Given that the lack of Big Data skills is being felt first in the corporate world, it's not surprising that companies such as IBM, Intel, and SAS are sponsoring programs to produce graduates who can help them with their growing data challenges. It also doesn't hurt that these companies make products that they'd like these graduates to use.
The USF program also benefits from the school's close relationship with local businesses. In fact, students work at various local companies throughout the yearlong program. Some of these internships are paid positions. "Companies have been very interested in working with our students," Parr says. "They get a low-risk way to check them out and find someone who'll really fit."
A Bright Future for Graduates
USF found its own low-risk way to provide its MS Analytics students with experience accessing and managing remote servers. The school has worked closely with Amazon Web Services (AWS), a division of Amazon that delivers IT infrastructure services in the cloud, to give all students their own virtual servers and on-demand access to compute resources.
"A lot of students have been using a laptop and know how to hit the 'run' button, but being able to access a giant set of cloud-computing resources and manage them remotely is an important Big Data skill that we drill into our students," explains Parr. "Using AWS, we can provide them with their own dedicated boxes, and they're free to run amok and do whatever they want, because it's virtual and we can throw it all away when they're done."

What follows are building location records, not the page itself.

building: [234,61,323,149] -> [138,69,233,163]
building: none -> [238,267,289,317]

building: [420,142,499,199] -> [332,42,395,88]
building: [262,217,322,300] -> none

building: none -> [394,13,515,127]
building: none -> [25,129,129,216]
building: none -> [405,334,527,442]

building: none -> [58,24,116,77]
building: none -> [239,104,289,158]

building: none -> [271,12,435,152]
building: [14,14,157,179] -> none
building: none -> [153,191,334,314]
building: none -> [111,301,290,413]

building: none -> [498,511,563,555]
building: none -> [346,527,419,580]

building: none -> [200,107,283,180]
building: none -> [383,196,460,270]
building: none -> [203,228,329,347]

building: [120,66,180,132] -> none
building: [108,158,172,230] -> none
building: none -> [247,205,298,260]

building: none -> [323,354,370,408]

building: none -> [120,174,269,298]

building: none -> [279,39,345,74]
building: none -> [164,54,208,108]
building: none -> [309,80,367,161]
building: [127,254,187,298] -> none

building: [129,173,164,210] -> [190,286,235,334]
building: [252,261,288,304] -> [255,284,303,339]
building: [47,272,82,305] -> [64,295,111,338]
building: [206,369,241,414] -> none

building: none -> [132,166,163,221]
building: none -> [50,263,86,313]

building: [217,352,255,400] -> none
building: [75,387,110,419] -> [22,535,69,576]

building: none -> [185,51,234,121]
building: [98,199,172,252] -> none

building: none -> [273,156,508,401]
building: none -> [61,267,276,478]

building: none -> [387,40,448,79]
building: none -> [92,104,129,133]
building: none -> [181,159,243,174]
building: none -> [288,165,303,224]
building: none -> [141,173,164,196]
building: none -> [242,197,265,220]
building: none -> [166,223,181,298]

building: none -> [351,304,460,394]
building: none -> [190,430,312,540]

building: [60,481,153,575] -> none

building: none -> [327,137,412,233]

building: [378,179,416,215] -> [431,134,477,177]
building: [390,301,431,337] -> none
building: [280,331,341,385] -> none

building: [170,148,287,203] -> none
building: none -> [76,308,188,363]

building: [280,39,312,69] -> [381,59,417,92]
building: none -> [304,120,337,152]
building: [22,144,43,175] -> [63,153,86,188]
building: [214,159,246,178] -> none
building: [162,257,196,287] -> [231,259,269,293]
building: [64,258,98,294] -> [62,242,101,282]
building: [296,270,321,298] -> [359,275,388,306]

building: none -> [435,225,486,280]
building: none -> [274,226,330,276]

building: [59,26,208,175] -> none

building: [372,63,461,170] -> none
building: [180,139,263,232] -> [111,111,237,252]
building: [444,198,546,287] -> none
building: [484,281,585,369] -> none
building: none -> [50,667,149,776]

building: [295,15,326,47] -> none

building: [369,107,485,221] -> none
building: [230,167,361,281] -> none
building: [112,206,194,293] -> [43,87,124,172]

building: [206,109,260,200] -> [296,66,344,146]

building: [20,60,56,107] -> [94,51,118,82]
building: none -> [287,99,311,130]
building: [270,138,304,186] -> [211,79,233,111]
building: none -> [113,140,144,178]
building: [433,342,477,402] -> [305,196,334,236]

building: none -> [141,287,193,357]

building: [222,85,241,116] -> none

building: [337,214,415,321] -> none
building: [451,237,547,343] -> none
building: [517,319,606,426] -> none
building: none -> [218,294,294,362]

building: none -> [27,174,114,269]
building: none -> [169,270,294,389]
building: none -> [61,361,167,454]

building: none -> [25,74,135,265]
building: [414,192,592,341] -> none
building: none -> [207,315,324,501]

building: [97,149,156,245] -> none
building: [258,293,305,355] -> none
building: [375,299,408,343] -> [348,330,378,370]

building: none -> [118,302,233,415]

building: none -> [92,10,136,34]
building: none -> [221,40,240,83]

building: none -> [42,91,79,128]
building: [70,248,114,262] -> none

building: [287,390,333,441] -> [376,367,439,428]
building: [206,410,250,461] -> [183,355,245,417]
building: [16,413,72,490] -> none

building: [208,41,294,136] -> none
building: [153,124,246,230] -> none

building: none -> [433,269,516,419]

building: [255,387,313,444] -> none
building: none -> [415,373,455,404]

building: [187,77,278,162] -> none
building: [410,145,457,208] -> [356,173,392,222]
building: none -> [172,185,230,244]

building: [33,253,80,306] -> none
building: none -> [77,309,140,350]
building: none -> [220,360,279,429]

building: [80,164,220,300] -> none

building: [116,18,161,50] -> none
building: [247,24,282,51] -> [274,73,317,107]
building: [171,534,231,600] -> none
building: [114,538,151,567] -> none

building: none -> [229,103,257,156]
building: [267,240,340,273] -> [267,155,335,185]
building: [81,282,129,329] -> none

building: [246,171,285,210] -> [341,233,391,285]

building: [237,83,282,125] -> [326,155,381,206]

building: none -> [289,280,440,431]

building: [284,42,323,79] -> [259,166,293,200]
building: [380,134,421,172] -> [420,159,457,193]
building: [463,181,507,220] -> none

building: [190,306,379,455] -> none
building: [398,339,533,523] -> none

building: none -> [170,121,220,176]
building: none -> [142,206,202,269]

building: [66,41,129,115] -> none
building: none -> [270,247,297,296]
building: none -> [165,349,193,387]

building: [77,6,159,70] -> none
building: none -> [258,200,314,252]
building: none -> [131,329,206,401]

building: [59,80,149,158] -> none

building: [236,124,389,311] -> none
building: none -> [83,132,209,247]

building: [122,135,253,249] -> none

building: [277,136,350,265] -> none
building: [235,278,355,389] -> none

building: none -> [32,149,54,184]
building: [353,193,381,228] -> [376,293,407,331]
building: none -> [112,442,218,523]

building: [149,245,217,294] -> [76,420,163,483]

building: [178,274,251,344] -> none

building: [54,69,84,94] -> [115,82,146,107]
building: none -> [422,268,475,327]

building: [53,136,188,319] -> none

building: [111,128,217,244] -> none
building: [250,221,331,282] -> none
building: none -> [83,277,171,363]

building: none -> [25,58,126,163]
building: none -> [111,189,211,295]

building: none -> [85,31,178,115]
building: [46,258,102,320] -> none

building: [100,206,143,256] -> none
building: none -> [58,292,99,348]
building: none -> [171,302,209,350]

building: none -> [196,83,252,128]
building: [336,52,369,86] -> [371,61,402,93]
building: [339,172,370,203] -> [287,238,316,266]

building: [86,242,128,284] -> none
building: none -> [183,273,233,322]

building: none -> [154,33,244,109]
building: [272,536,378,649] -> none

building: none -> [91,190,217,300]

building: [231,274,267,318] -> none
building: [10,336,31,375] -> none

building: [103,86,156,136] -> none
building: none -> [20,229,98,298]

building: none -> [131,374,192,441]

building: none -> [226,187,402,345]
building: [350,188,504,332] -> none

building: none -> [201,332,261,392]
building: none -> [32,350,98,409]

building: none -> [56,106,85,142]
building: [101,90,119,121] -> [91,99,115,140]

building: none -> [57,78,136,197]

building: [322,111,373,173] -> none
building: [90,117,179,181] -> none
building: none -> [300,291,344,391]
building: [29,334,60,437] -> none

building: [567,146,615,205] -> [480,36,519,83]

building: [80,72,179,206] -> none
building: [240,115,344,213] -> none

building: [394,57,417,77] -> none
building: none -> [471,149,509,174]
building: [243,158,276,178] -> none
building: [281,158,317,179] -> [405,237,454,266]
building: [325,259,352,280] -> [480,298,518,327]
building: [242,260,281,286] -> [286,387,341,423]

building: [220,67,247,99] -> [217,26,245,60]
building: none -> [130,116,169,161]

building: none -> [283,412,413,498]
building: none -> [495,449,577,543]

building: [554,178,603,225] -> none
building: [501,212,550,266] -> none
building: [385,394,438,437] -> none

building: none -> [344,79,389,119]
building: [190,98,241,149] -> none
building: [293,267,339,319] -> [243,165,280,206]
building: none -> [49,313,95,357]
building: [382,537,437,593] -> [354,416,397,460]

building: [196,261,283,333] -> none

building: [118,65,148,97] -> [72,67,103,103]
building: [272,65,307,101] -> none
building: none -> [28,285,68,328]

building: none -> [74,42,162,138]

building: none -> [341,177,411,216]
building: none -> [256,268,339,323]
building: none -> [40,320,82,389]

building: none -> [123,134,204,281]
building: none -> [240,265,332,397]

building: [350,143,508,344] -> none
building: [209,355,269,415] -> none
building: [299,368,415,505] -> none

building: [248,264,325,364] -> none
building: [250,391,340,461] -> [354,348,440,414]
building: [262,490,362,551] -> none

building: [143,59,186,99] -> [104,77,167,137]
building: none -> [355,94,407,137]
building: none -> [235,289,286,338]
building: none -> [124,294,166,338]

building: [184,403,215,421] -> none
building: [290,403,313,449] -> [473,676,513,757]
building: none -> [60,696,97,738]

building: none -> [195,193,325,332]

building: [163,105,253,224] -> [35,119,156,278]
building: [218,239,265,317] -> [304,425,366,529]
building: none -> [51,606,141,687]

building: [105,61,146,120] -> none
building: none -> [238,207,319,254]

Despite the technical aspects that must be mastered, USF's Master of Science in Analytics needs to be considered a professional degree, Parr insists, not one focused on computer science or statistics. It's an assessment that IBM's Kobielus believes is fair.
"Fundamentally, this is about empowering the business analysts [in a company] to find patterns and trends, and to be able to do predictive forecasting," he says. "What these universities are providing are critical business tools for optimizing your company, finding opportunities, and nipping threats in the bud. This isn't a math project, but an ongoing effort to build a particular set of skills and to encourage promising young people to learn to work with data of disparate sorts to solve business problems."
And for these new professionals, the sky is the limit. "There are so few people in this field right now that some careers are going to launch like rockets," concludes Parr. "When there's a dearth of talent, people can get sucked right up to the top. Nature abhors a vacuum."